When Church Isn't Safe

Yet again, tragedy in the form of a mass shooting has taken place, and this time in a church in small-town Texas during worship. Most of the attempts to respond in newsfeed and on air that I've come across (besides that “our thoughts and prayers are with you” has begun to ring pretty hollow) seem to focus on horror at a place of worship being targeted. The one place where we should feel safe and able to find sanctuary is no longer guaranteed, if it ever was.

In Canada we had the attack last January in a mosque in Quebec City where lives were taken. Synagogues and other places of worship have been vandalized. In the wake of the #metoo campaign that has swept social media along with a seeming tidal wave of sexual assault allegations, a facebook post has addressed the reality that female clergy routinely experience sexual harassment. Some priests and clergy have themselves been complicit in abuse of congregants. We also have to acknowledge that some of our young people (and adults) come to us already abused in some form and live out those scars in many ways, sometimes posing a risk to themselves and others. 

In these difficult times, what is a realistic response for those of us charged with responsibility for young people and adults? How do we help our congregations to feel safe without assuming that “it couldn’t happen here”? Consider the following:

1. Know Your Policies and Implement Them
This may seem obvious, but it is not. Most denominations have policies for protecting the vulnerable and guarding against sexual harassment. Look on your denominational website for them, ask whether there is a current committee responsible for this vital area of church life, and find out when there was last training and implementation. The first time this is taken on can seem intimidating, but once the policy is in place, maintenance and review are usually all that is needed.

2. Do the Training and Spread the Word
I once offered a workshop on denominational policies around harassment and safety at a church I was serving. Within 2 weeks of offering the workshop, 1/3 of the participants had come to speak to me about their own personal experience of abuse (inside or outside the church) and/or something they’d heard from someone else and not taken seriously. Those were just the ones who came to talk specifically to me, never mind those who may have spoken to someone else. When we give people tools and opportunity to talk about these things and heal, and set out what our standards are of how to handle difficult situations, we are empowering and strengthening our congregations and leaders.

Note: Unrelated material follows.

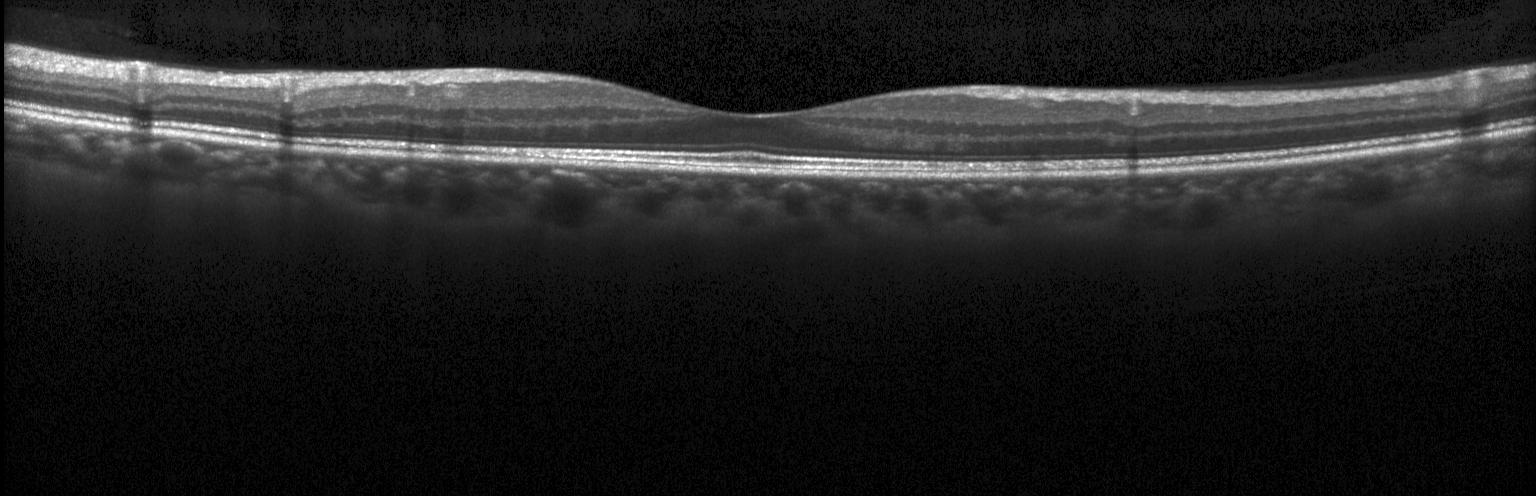 Finding: no choroidal neovascularization, no diabetic macular edema, and no drusen.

3. Communicate and Uphold Standards
Implementing changes to protect leaders, young people and vulnerable adults can seem a hassle at times, especially in a church where everyone already knows each other. Being asked for a police check can ruffle feathers. Have the right people communicate with leaders about why it is important and that it is not personal and any information will not be public. Follow your policy’s instructions of how to handle sensitive information.
It can also be tempting to have dotted your i’s and crossed your t’s the first time and then let things slide. Be vigilant – it’s not a one-time thing that you sign in and out your kids or have a hall monitor or an adult sitting by an entrance watching for someone casing the building or needing help during worship and activities. These kinds of things, as deemed relevant to your situation, need to just become part of the church culture, as natural as breathing and just as life-giving to reassure everyone that we are caring for each other’s safety.

4. Talk to the Experts
Follow the policy, but also consider getting insight and input from professionals in your community. Talk to CAS (Children’s Aid Society) about how to handle abuse disclosures in the best way. Talk to a police officer about how to deal with someone who has shown up high or drunk or who is clearly not there for the right reasons. Talk to the fire department about meeting code for safety and have them watch you do a fire drill. Building bridges with the community will help you to feel more relaxed and confident.

The likelihood of a large disaster at your church is rare, but the conversations around safety and security issues need to happen so that people feel heard and valued. With a plan in place and reminders of God’s care for us and the strength we have working together, you can help to reassure leaders and the congregation.

Be safe and be grateful for just how privileged we are in Canada to worship and live out our faith so freely.